Billy Zane, zombies, and new wave? I’m in. The gist of the zombie infection in The Mad is basically “mad cow” disease. Small town, cows are diseased, cows are made into hamburgers for local restaurant—people turn into zombies.
This movie had me from the opening credits song because it is a total 80s new wave throwback. All the songs in the movie are by a band called Half Past Four, and what the band did with the opening song, entitled “We All Are Mad 1985,” is basically record an 80s-style horror record. In my opinion, the two best decades of Halloween and horror themed songs were the 60s and the 80s. Well, Half Past Four did their homework, because their 1985 version of “We All Are Mad” sounds like a cross between the Bollock Bros. (who gave us the 80s treasure “Horror Movies”) and Oingo Boingo (who had classics like “Weird Science” and “Dead Man’s Party”). Later in the movie, there’s a 2006 version of the same song, but it can’t compare to the opening throwback version. Perfection.

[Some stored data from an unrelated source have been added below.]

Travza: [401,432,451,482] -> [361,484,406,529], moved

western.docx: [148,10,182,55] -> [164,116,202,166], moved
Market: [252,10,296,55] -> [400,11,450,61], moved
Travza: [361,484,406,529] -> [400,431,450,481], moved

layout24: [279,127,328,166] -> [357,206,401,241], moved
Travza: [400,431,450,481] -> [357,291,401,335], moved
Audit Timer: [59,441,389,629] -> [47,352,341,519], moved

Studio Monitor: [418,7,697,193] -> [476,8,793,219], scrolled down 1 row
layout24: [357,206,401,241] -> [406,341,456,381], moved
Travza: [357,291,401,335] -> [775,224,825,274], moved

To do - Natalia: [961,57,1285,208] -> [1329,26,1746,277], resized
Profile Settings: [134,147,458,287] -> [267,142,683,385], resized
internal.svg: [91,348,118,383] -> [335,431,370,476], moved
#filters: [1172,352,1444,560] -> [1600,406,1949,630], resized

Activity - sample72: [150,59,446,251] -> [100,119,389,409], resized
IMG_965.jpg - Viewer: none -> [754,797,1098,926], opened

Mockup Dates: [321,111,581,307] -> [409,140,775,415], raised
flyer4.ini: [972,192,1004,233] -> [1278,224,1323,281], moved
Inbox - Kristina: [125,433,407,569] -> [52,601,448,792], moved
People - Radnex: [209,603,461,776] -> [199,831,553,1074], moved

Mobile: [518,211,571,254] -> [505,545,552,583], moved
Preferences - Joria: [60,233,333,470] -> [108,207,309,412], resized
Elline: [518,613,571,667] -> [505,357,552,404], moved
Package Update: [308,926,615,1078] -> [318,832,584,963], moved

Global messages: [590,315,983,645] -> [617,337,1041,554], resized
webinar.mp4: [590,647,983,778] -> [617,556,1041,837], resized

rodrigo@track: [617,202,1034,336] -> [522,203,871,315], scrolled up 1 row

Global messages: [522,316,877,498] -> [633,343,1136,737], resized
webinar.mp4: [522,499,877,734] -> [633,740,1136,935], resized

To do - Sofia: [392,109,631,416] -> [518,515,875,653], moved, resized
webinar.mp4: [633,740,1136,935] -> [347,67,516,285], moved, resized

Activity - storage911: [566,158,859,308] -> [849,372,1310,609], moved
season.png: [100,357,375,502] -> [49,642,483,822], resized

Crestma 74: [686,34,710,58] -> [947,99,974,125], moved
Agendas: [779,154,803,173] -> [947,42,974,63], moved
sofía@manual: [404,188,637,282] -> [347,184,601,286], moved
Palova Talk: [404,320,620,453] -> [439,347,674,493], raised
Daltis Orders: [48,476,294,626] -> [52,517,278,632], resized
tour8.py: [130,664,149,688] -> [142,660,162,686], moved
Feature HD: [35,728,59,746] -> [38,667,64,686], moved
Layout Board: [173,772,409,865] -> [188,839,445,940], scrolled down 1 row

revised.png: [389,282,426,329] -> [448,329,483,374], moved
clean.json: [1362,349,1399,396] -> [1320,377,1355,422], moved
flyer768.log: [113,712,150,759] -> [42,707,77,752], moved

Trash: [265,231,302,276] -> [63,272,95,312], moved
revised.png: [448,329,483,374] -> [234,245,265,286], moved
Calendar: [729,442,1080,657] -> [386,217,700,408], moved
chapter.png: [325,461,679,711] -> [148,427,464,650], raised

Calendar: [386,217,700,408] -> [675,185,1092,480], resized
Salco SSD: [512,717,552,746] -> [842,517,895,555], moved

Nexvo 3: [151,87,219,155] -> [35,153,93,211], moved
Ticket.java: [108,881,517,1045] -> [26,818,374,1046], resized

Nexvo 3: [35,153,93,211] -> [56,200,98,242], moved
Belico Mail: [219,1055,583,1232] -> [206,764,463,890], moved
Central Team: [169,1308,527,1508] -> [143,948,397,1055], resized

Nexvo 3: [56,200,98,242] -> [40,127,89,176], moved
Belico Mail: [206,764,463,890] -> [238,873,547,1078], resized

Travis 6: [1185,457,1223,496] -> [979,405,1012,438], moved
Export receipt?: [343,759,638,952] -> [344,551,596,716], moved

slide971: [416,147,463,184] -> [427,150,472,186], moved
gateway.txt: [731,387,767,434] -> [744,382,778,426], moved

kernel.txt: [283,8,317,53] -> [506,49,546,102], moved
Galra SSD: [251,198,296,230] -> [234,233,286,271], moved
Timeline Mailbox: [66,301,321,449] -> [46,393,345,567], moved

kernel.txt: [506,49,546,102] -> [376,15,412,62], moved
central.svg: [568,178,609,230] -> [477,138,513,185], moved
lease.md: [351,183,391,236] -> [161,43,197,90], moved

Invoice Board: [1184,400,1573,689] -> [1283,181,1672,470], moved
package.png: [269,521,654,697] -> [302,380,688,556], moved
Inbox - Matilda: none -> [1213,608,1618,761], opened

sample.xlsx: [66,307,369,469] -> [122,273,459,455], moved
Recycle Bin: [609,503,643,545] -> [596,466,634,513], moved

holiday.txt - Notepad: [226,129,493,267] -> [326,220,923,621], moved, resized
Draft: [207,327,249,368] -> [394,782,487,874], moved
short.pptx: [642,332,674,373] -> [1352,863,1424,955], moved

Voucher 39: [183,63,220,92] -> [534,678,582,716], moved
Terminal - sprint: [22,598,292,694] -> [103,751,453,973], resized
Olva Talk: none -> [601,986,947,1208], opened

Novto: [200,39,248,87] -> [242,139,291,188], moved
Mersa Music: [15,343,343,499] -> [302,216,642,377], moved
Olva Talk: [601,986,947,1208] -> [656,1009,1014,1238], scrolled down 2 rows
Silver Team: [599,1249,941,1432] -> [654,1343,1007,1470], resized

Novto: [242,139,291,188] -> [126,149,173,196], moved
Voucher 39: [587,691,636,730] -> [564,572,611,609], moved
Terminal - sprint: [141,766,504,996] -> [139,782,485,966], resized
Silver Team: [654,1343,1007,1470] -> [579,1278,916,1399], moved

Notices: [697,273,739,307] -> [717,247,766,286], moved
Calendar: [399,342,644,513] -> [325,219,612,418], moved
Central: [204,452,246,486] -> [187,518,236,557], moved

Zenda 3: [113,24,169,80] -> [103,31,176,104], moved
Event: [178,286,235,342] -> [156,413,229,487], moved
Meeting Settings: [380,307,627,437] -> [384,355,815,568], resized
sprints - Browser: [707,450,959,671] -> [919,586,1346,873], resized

Not unusual for movies that were released in the past 10 years, this film makes 80s references ad nauseam. And I love it. Considering Dead Calm came out over 20 years ago, Billy Zane is now old enough to be playing a dad (but still looks hot, bald and wearing geek glasses). His character reminisces about playing electronic drums in a post-electronica band in the 80s called, what else? The Mad. He now has a bratty teen daughter who, in one sentence, busts on his taste in music by dropping names like Culture Club, the Bangles, and Depeche Mode. She’s mad at him because they are traveling with his new girlfriend. Seems mom is dead, and this movie starts with what threatens to be a complex examination of a fractured family and the relationship between a daughter and her soon-to-be step mom.
But fear not. Once the fractured family sits down for dinner at a local restaurant, the zombie fun starts. Everyone in the restaurant who is eating a burger very quickly turns into a zombie, and this film suddenly becomes a totally over-the-top campy, almost slapstick at times, comedy. Once you adjust to the change in tone, it’s easy to laugh along with it. It’s right up there with Dead & Breakfast in terms of the ridiculous humor that some of us can’t help but laugh at (others will probably hate it). But come on. There’s even an uncooked infected hamburger patty that attacks! The gore effects are tame, there are no scares, and there is no real significant gut munching, but the part many zombie fans will appreciate is when the characters get into a deep philosophical discussion about the ever questionable technicalities of how exactly one becomes a zombie.
The Mad is pretty simple in its goal of entertaining, and it’s just long enough at about an hour and twenty minutes. That’s about as long as Zombieland, yet this film delivers more consistent zombie action, even if the humor wears a little thin by the last half hour or so.